A scalable, gradient-stable approach to multi-step, nonlinear system identification using first-order methods
Cesare Donati, Martina Mammarella, Fabrizio Dabbene, Carlo Novara, Constantino Lagoa
TL;DR
The paper proposes a scalable gradient-based framework for nonlinear multi-step system identification that leverages automatic differentiation to compute exact gradients along a prediction horizon. By modeling the gradient evolution as a Linear Parameter-Varying (LPV) dynamical system, it achieves computational complexity that scales linearly with the horizon length $T$ and the number of parameters, specifically $\mathcal{O}(T n_x^2 n_\vartheta)$. A key contribution is a BIBO-based stability analysis that provides conditions to avoid exploding gradients during identification, including barrier-penalty techniques to keep trajectories within stable regions. The approach is validated through numerical examples demonstrating substantial computational gains and effective mitigation of gradient explosion, with implications for scalable nonlinear identification and non-convex optimization in dynamical systems.
Abstract
This paper presents three main contributions to the field of multi-step system identification. First, drawing inspiration from Neural Network (NN) training, it introduces a tool for solving identification problems by leveraging first-order optimization and Automatic Differentiation (AD). The proposed method exploits gradients with respect to the parameters to be identified and leverages Linear Parameter-Varying (LPV) sensitivity equations to model gradient evolution.

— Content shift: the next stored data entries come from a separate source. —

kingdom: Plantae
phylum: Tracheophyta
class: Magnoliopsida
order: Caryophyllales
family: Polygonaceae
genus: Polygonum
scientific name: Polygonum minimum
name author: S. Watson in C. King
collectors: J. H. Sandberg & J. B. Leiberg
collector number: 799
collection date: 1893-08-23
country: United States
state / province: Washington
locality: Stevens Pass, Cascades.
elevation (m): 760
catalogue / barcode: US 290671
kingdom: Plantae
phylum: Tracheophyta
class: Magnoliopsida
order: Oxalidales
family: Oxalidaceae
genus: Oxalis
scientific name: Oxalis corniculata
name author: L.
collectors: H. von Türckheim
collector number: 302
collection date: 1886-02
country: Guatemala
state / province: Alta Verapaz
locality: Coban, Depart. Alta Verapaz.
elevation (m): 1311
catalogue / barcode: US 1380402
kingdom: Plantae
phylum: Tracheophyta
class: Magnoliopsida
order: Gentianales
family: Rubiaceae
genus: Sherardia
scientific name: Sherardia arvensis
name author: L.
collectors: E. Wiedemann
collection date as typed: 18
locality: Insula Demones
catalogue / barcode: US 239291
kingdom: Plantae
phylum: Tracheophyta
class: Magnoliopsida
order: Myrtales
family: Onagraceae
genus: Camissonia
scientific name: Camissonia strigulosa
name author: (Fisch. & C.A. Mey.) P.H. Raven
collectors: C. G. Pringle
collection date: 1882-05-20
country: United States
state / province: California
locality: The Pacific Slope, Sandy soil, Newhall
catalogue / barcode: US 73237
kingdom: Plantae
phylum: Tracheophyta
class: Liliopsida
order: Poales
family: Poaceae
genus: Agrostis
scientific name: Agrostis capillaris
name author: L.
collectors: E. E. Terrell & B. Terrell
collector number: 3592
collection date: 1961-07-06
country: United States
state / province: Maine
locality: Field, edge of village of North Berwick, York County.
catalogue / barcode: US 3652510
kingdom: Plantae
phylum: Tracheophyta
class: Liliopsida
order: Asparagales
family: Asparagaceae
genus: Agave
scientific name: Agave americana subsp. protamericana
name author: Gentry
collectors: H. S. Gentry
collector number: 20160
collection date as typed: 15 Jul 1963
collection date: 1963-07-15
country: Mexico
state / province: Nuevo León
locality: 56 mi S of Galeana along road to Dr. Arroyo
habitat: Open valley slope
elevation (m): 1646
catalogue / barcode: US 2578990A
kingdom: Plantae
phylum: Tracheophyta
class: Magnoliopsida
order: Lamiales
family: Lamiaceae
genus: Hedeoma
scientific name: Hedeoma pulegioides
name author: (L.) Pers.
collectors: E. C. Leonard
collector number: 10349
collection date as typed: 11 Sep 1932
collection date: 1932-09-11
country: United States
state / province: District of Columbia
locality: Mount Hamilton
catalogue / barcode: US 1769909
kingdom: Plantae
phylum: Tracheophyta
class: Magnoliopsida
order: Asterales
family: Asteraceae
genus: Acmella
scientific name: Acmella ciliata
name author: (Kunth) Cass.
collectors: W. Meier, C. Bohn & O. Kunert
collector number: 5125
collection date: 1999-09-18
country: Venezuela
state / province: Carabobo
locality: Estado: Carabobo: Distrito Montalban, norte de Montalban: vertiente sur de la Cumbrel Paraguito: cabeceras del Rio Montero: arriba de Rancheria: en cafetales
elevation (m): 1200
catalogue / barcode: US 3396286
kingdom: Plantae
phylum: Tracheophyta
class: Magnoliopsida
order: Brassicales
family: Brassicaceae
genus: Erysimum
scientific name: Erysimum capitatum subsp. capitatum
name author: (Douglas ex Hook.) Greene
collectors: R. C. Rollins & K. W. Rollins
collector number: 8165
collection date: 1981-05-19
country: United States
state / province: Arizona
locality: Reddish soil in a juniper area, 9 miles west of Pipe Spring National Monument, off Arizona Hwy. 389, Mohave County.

Second, it demonstrates that the computational complexity of the proposed method is linear in both the multi-step horizon length and the parameter size, ensuring scalability for large identification problems. Third, it formally addresses the "exploding gradient" issue: via a stability analysis of the LPV equations, it derives conditions for a reliable and efficient optimization and identification process for dynamical systems. Simulation results indicate that the proposed method is both effective and efficient, making it a promising tool for future research and applications in nonlinear system identification and non-convex optimization.